4.: Die Schrifttafeln (für die „Aufwertung“ des Häuptlings zu einem Medizinmann) werden ebenfalls nicht „mühsam“ generiert, sondern erhält man diese auf sehr einfachem Weg – den man zumeist schon deswegen wählt, weil man dadurch sehen kann, wo die Mitspieler in der Zwischenzeit ihre Arbeiter einsetzen ( = eine Art „Passen“ ohne wirklich passen zu müssen).
5.: Die beiden Kurzkritiken „zäh“ sind offenbar in der eigenen Spielweise begründet, nicht im Spielmechanismus.
Ein höchst interaktiver Spielmechanismus kann grundsätzlich gar nicht „zäh“ sein; außer natürlich jeder versucht, bei jedem Zug alle Möglichkeiten aller Mitspieler durchzurechnen – was eine gänzlich sinn- und spaßfreie Spielweise darstellt (zumal die Mitspieler dann oft ohnehin etwas anderes tun und nicht den eigenen Überlegungen „gehorchen“).
6. Der Vorwurf „kooperatives Element greift nicht richtig“ ist ebenfalls vollkommen absurd – hier handelt es sich nämlich um einen pseudo-kooperativen Mechanismus (im positiven Sinn).

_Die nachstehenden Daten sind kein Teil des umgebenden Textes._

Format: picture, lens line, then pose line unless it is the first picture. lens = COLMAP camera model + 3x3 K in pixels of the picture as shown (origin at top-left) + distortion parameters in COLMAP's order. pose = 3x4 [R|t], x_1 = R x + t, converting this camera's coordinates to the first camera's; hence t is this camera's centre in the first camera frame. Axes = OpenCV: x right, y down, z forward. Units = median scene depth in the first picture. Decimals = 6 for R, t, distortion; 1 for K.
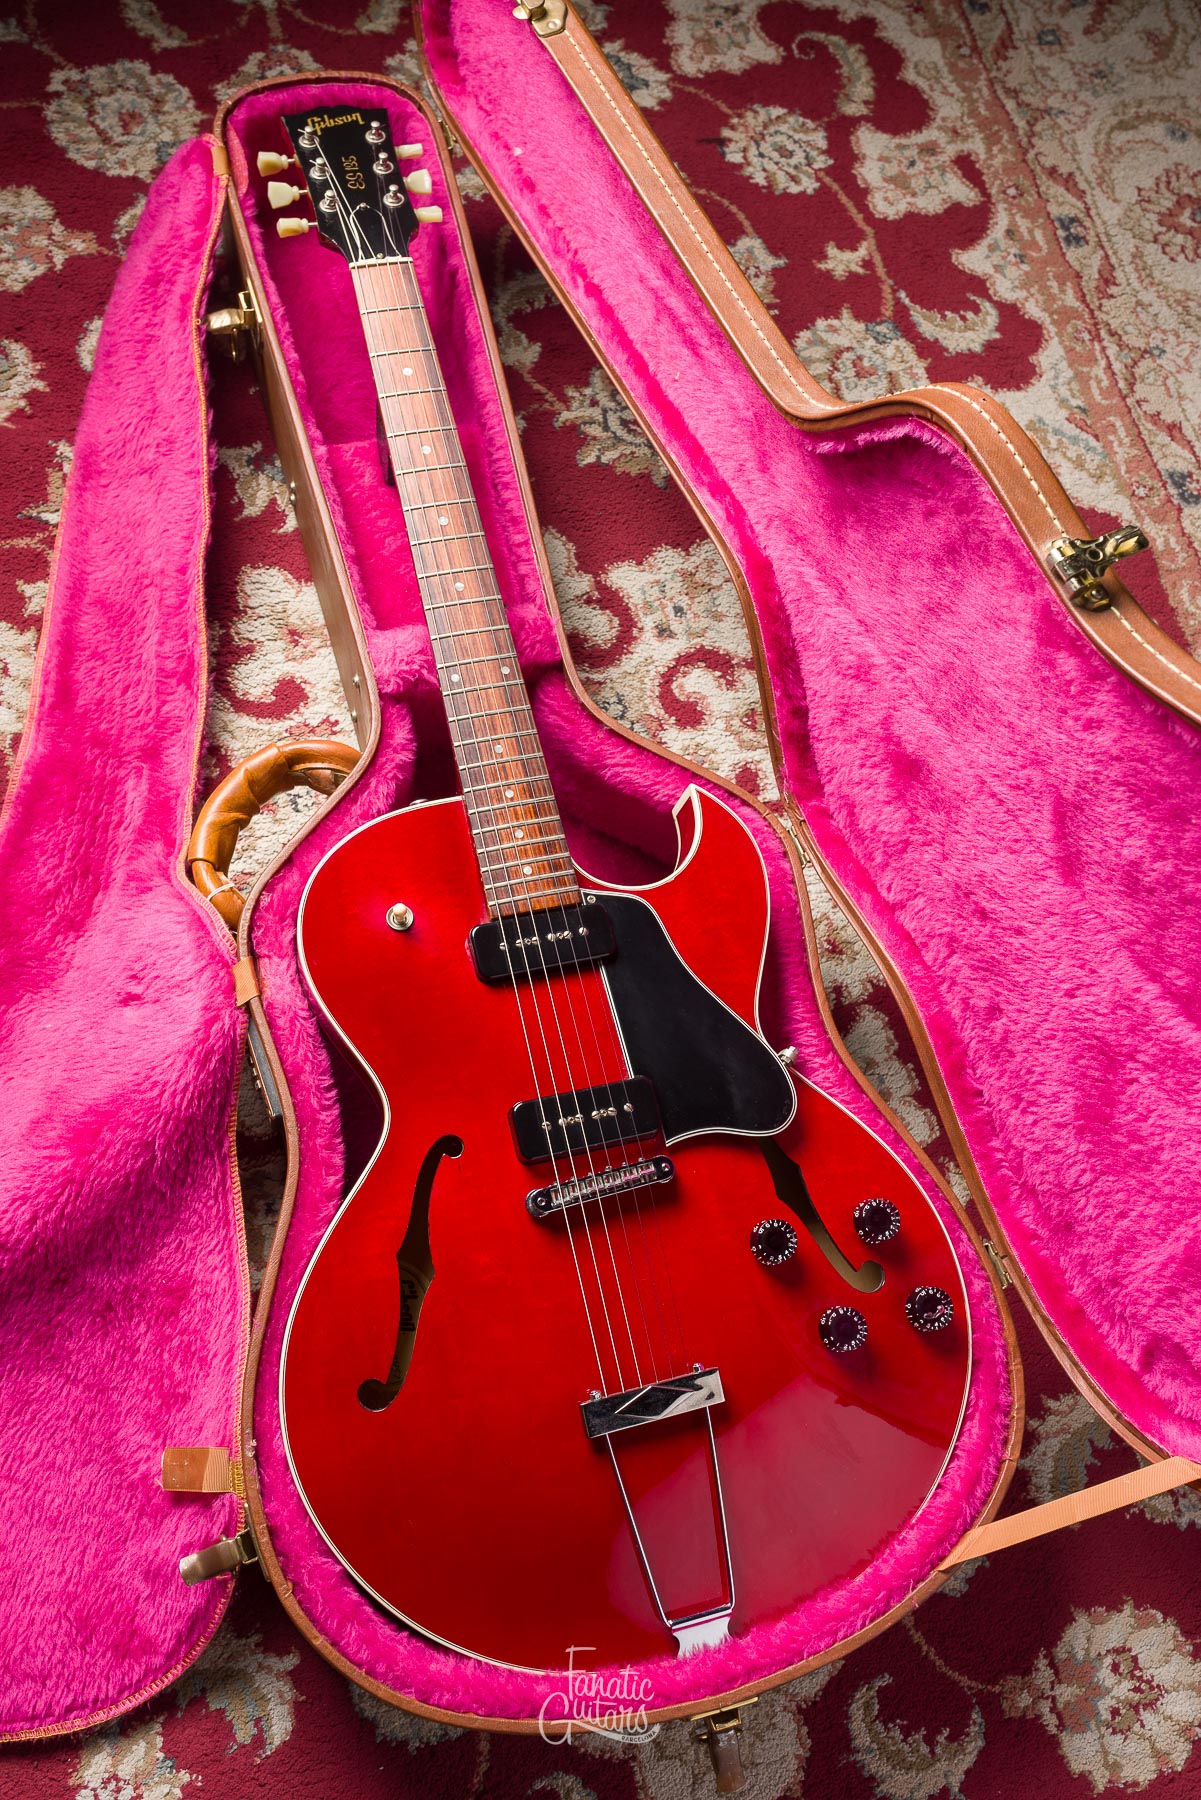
lens RADIAL K [[1715.9, 0, 599.8], [0, 1715.9, 903.0], [0, 0, 1]] dist [-0.002162, 0.001214]
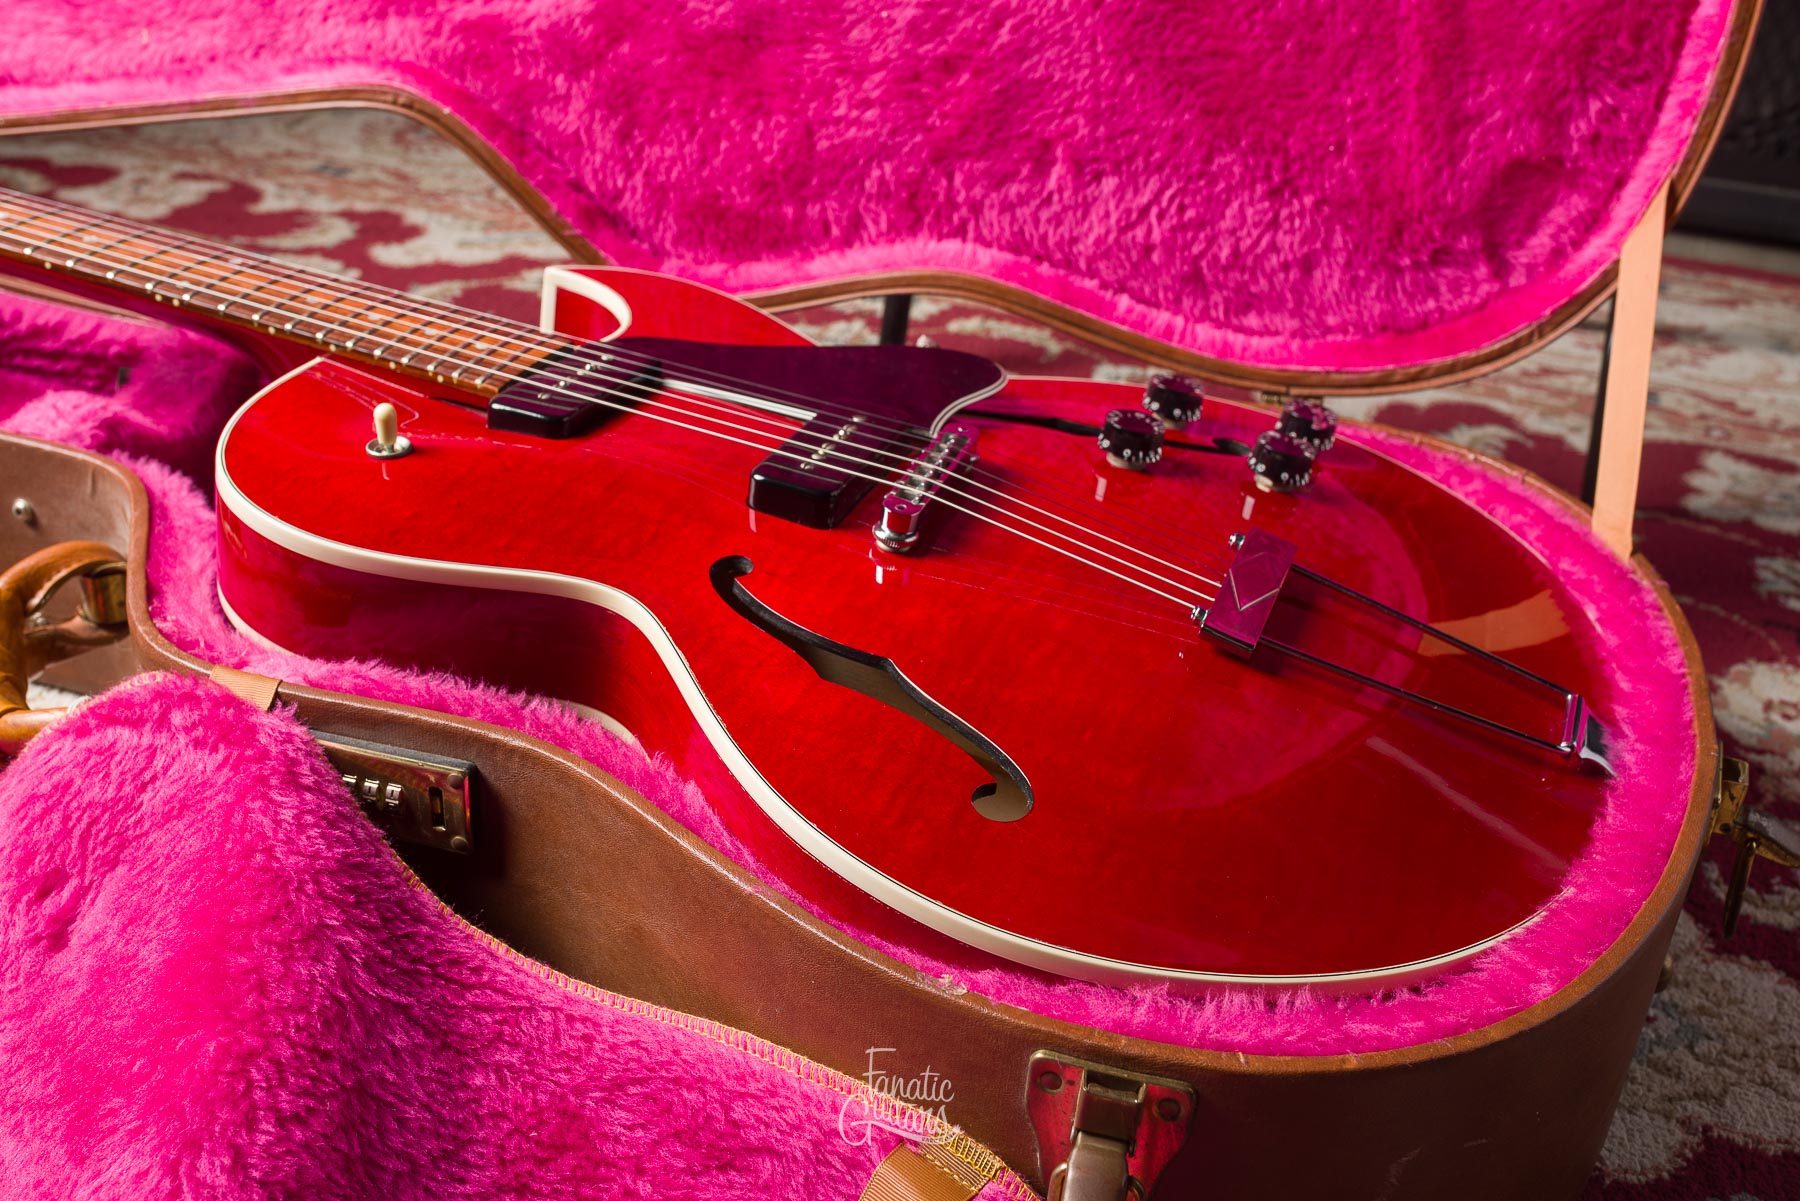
lens RADIAL K [[1886.9, 0, 883.0], [0, 1886.9, 532.2], [0, 0, 1]] dist [-0.004800, 0.005905]
pose [[0.594078, -0.463482, 0.657462, -0.372815], [0.760795, 0.589203, -0.272087, 0.273400], [-0.261271, 0.661834, 0.702647, 0.402666]]
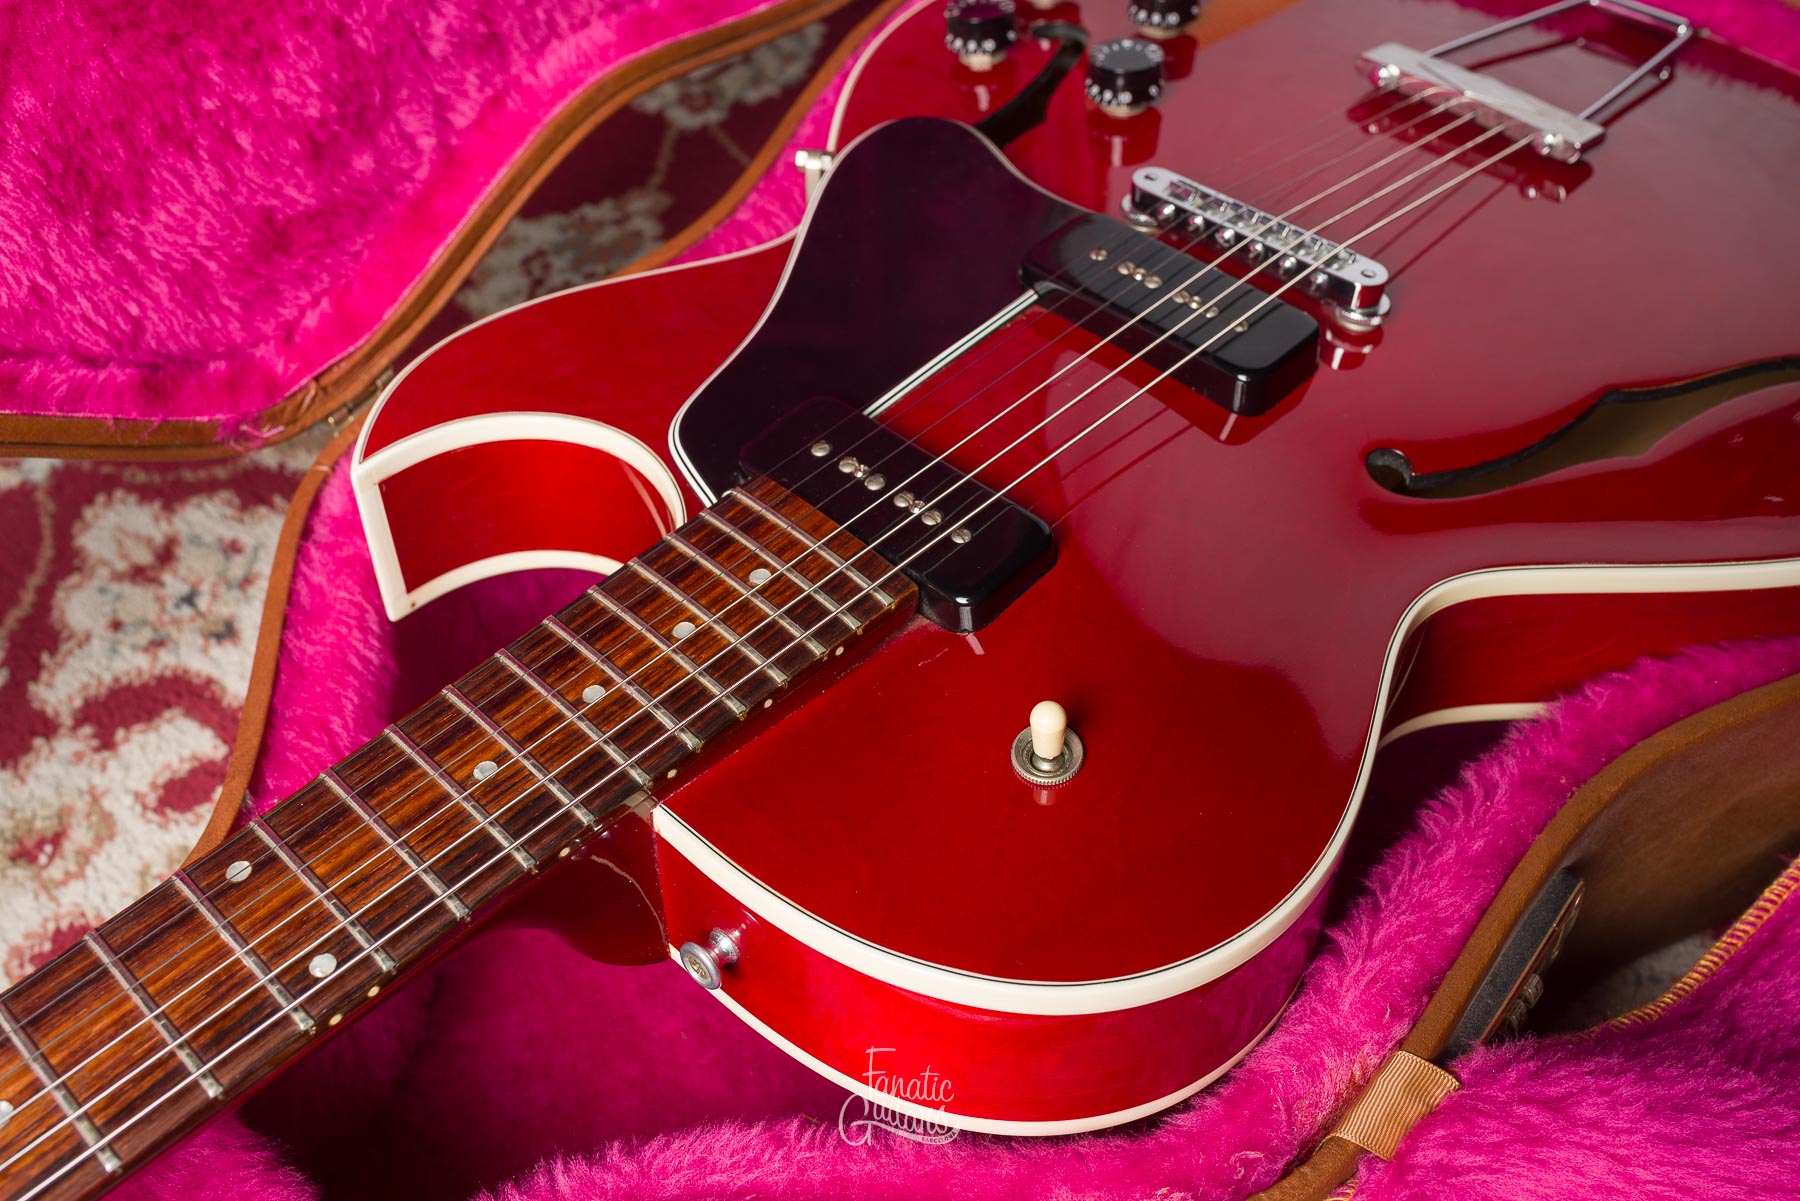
lens RADIAL K [[1769.3, 0, 900.0], [0, 1769.3, 600.5], [0, 0, 1]] dist [-0.003258, 0.003577]
pose [[-0.519432, -0.711534, 0.473192, -0.206401], [0.793687, -0.196548, 0.575699, -0.185198], [-0.316625, 0.674603, 0.666828, 0.584233]]
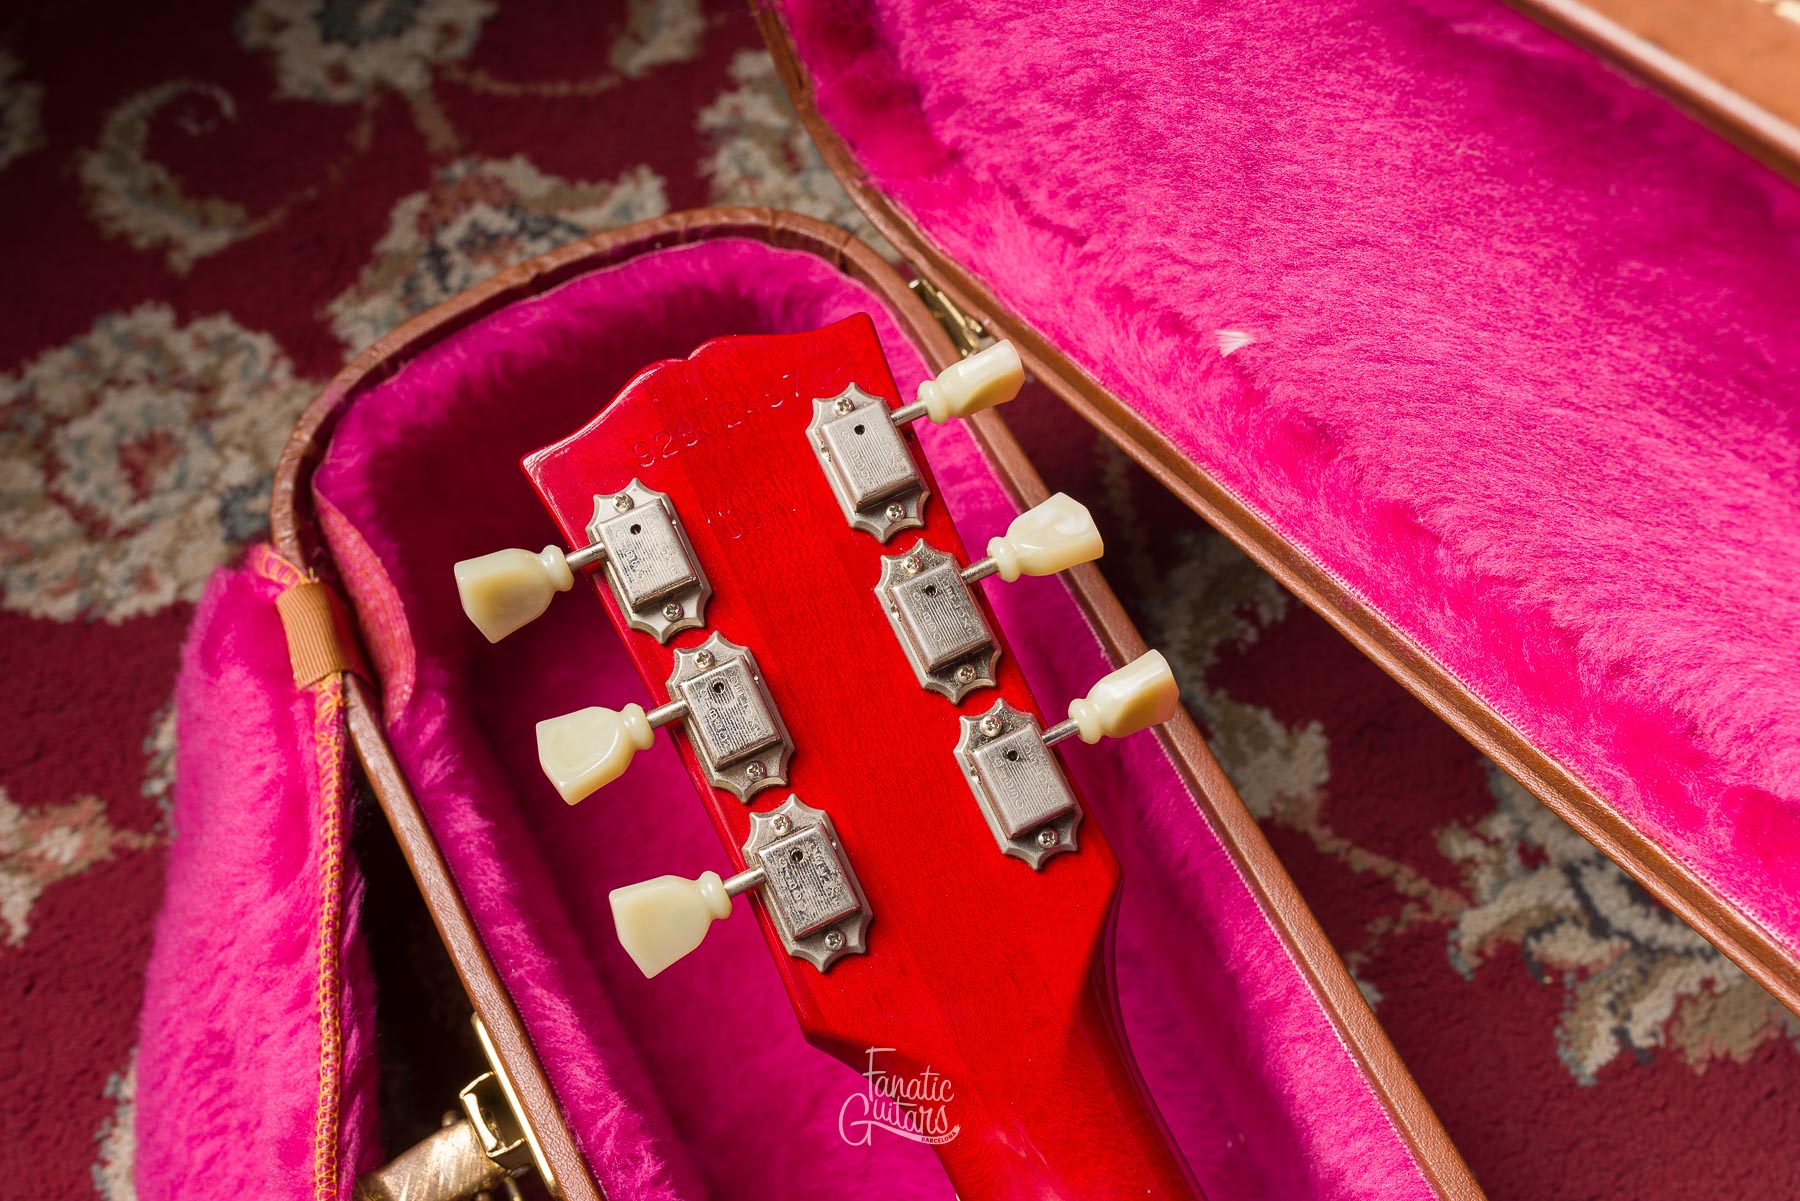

Jeder verfolgt beim Transportieren der Statuen der Mitspieler in Wahrheit seine eigenen Interessen.
Was dabei nämlich offenbar übersehen wurde: die wirklich siegbringenden Punkte werden mit der Transporthilfe für die Mitspieler erzielt, das Aufstellen eigener Statuen bringt bloß die Basispunkte.
Und dieser nur scheinbar kooperative Mechanismus ist eben (neben der stimmigen und atmosphärisch dichten Umsetzung, der historisch korrekten Hintergrundgeschichte, der schönen Grafik und dem tollen, detailverliebten Spielmaterial) das Außergewöhnliche an Giants, das es von anderen Spielen gänzlich unterscheidet.
Insgesamt macht die Rezension eher den Eindruck, als hätten die Kritiker das Spiel nicht verstanden.
Was schade ist, denn Giants ist nicht bloß „das beste Spiel zum Thema Osterinsel“, sondern – jedenfalls für mich – eines der besten Spiele überhaupt, zumal es ein erfrischend neues und anderes Spielerlebnis bietet.